Стоп. Кажется, я дошла до тупика. Нужно возвращаться к началу: то есть, замереть. И я замираю. Я заставляю себя думать о чем угодно, только не о последних днях. Об ужасе произошедшего. Ведь по большому счету, он был мне никем. Просто хороший знакомый, хороший мужик, за которым умирали мои подруги, наши сокурсницы и еще какие-то девочки, о которых не имею представления. Видимо, было что-то в нем такое, что нравится нам, дурехам. И все объяснения, джентльменский набор которых давно известен, здесь не пройдут. Не знаю, но факт есть факт.
Первое, что приходит на ум, когда говорят о покорителе женских сердец, это — он настоящий мужчина (можно мужик), но обязательно настоящий. У каждой из нас фантазия работает на свой манер, но обязательно работает. Потому, что любим мы принцев, только мужественных принцев, у которых взгляд только на меня и никогда в сторону, ну, просто никогда.
Каждой хочется иметь рядом молодого, здорового, но, при этом, мужа-отца. А что делать мужьям-сыновьям? Обманчиво все это. Зачастую, в мужьях-сыновьях столько стойкости, верности, напора и просто настоящего стержня мужской души, что диву даешься. А ведь сыну мы подсказываем, а иногда и рассказываем, что да как. А отцу попробуй. Быстро укажет твое место. И будет дальше уверенным в себе, знающим свою правоту, позволяющим и прощающим себе всяческие вседозволенности. Вот и фантазируйте дамы, каждая на свой манер. Фантазии, конечно, хороши, но жизнь-то, плутовка, преподносит нам варианты. А чаще и без вариантов. Бери, что дают. Время, в течение которого дают, маленькое, ох, какое маленькое — лет 10–12. А потом — не до выбора. А потом, чаще всего, хоть кто-нибудь. Хорошо, если в точку. Но уж очень редко. Вот и получается, что в молодости нами владеют чувства, а потом обстоятельства. Не хотим мы себе признаться, что большинство из нас проживает жизнь с сердцем, обожженным первой любовью.

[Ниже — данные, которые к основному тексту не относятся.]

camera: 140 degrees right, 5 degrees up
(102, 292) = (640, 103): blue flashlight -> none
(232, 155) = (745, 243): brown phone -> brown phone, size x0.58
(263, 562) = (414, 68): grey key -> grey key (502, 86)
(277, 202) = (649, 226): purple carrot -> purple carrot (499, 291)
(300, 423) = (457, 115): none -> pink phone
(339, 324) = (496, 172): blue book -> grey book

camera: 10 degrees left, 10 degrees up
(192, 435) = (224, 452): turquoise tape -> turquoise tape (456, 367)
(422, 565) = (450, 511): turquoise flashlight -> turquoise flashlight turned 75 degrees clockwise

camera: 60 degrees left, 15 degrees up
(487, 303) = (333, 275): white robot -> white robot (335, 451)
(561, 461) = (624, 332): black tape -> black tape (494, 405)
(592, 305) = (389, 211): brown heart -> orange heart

Боже мой, какая тишина. Неестественно тихо. Не реально. В городских условиях это невозможно.
Я продолжаю смотреть в окно. Не просто в окно: на небо — черно-тусклое, без единой звезды. Так тихо. Кажется, сейчас начнут мерещиться звуки. Точно.
Какой-то шорох в кустах. Наверно, отпустили с цепи соседскую собаку. Как быстро она бежит. Правда, кроме шороха веток, ничего не слышно. Что за странный щелчок? Нет, не щелчок. Как будто, выскочила пробка из бутылки. Такое впечатление, что все-таки щелчок.

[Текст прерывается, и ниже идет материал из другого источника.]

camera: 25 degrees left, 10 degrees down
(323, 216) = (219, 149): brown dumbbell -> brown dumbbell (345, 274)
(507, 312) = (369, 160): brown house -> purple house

Опять тишина. Опять по кустам, видимо, бегает чужая собака. Жаль, что нет своей. Моя бы точно отреагировала на эту возню.
Тишина.
Во время тяжкого обряда похорон, меня не раз посещали, наверно, нелепые мысли. Зачем играет душераздирающая музыка? Для кого? Умершему все равно. Добавлять близким горестных эмоций? Мне никогда не были понятны поминки. Наверно, это старый обычай и, скорее всего, у него есть психологическое предназначение. Но как в нем соединяются сердечное горе, связанное с расставанием навсегда, и наполнение желудка? Вот, когда пьют горькую, тут понятно. Есть хотя бы временная надежда заглушить боль. А салюты? Что это: дань уважения, знак отличия от других? Хоть бы кто-нибудь объяснил.

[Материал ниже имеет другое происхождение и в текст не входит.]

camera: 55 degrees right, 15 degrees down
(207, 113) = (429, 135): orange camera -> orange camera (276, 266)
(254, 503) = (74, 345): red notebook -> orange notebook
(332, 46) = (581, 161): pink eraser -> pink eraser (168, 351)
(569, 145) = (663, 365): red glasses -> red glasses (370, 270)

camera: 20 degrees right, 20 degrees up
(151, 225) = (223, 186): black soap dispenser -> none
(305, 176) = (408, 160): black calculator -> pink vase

Я поминала сегодня шампанским. А кто сказал, что нужно водкой или красным вином? Шампанское тоже вино, только у меня белое. Устроила последний салют дома. Вот таким способом.
Видимо, выскочила пробка из шампанского — вот и щелчок. По-моему, осталась еще треть бутылки. Нет, не встану и не пойду закрывать. Пусть выдыхается.